In this situation of confusion and despair, their present councils
have no fixed character. It is now the hurricane months of British
politics. Every day seems to have a storm of its own, and they are
scudding under the bare poles of hope. Beaten, but not humble;
condemned, but not penitent; they act like men trembling at fate and
catching at a straw. From this convulsion, in the entrails of their
politics, it is more than probable, that the mountain groaning in
labor, will bring forth a mouse, as to its size, and a monster in
its make. They will try on America the same insidious arts they
tried on France and Spain.
We sometimes experience sensations to which language is not equal.

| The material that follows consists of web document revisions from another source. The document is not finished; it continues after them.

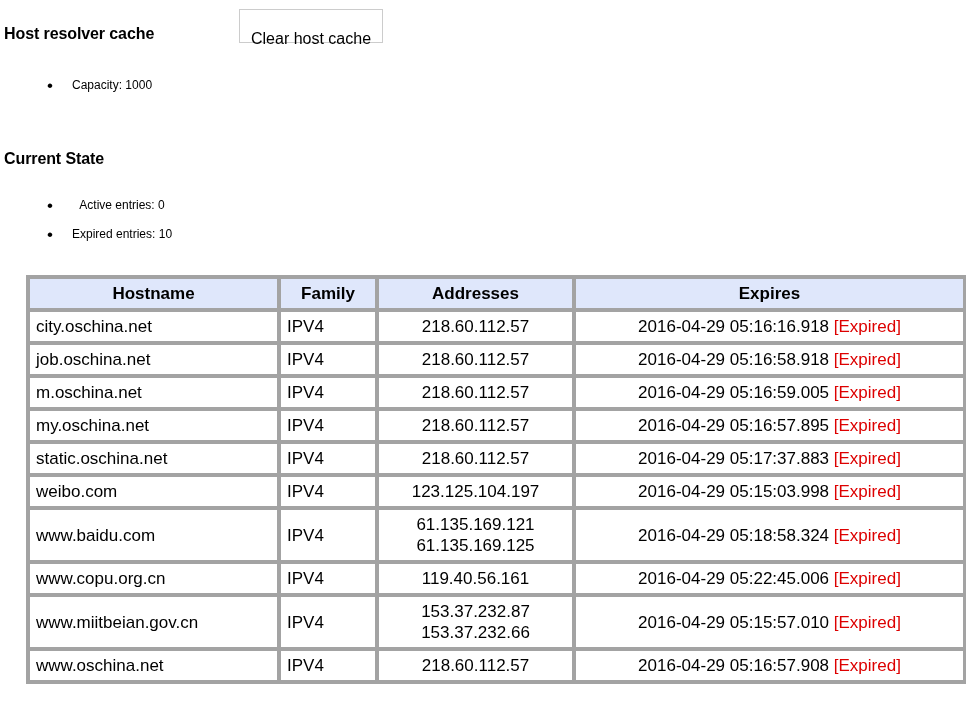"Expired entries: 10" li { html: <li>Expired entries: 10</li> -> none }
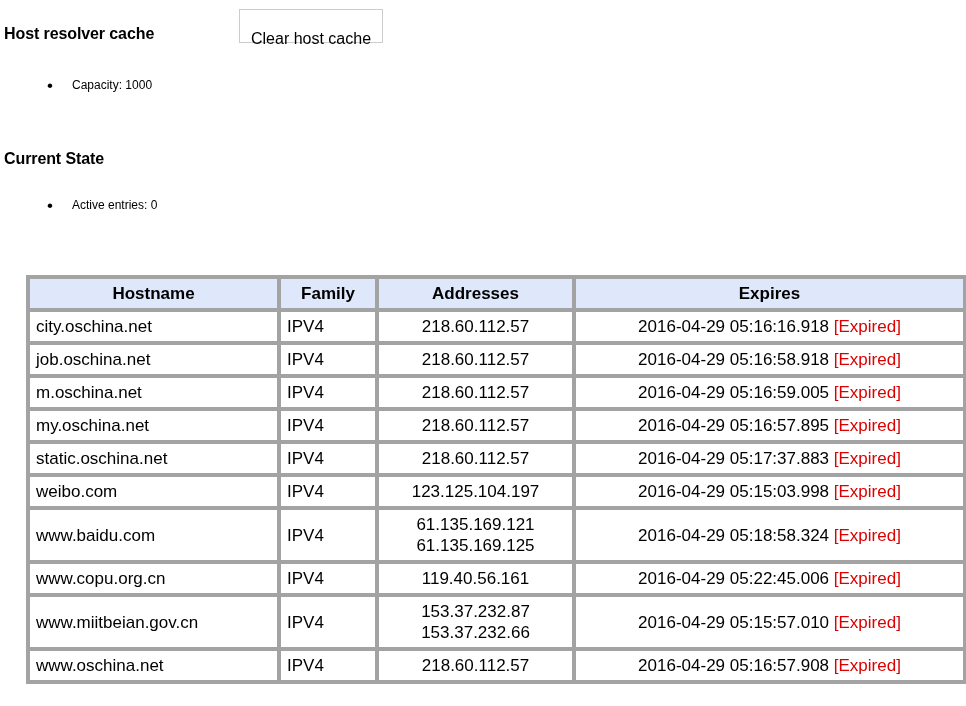"Hostname" table.host-table th, table.host-table td { border: 4px solid #a3a3a3 -> 2px solid #a3a3a3 }
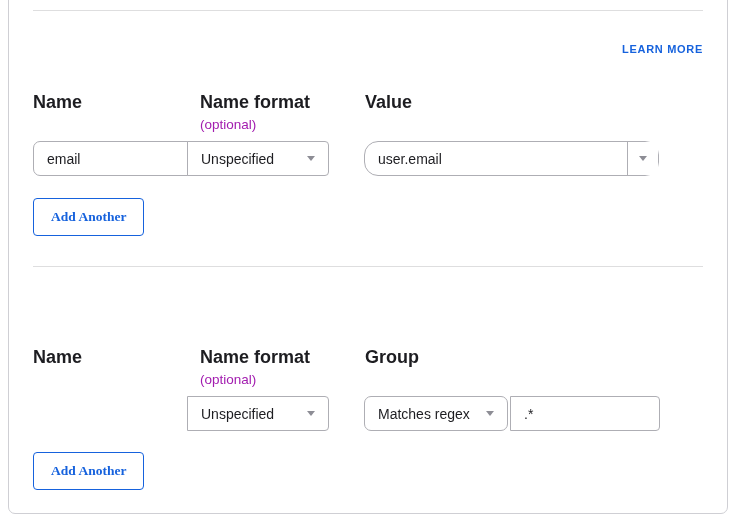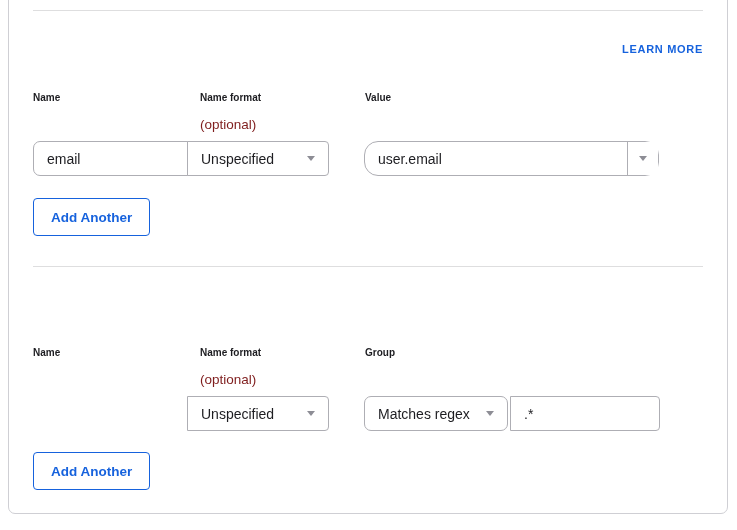"Name" .col-label { font-size: 10px -> 18px }
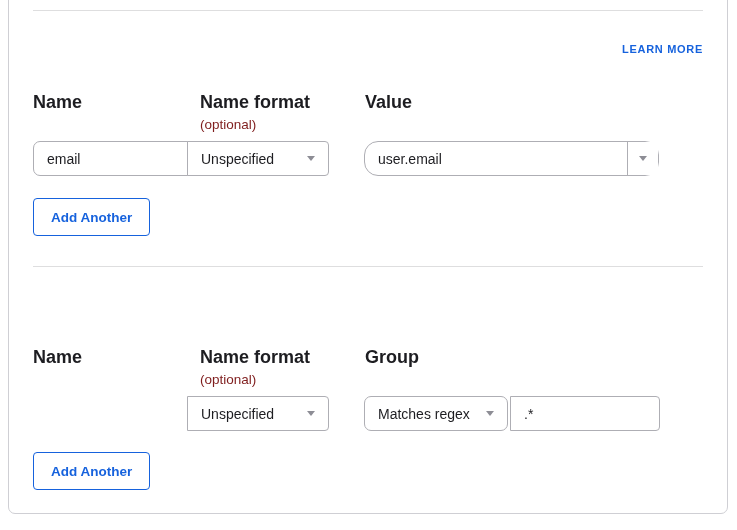"(optional)" .col-note { color: #7f1d1d -> #a21caf }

The conception is too bulky to be born alive, and in the torture of
thinking, we stand dumb. Our feelings, imprisoned by their
magnitude, find no way out- and, in the struggle of expression,
every finger tries to be a tongue. The machinery of the body seems too
little for the mind, and we look about for helps to show our
thoughts by. Such must be the sensation of America, whenever
Britain, teeming with corruption, shall propose to her to sacrifice
her faith.
But, exclusive of the wickedness, there is a personal offence
contained in every such attempt. It is calling us villains: for no man
asks the other to act the villain unless he believes him inclined to
be one. No man attempts to seduce the truly honest woman. It is the
supposed looseness of her mind that starts the thoughts of
seduction, and he who offers it calls her a prostitute.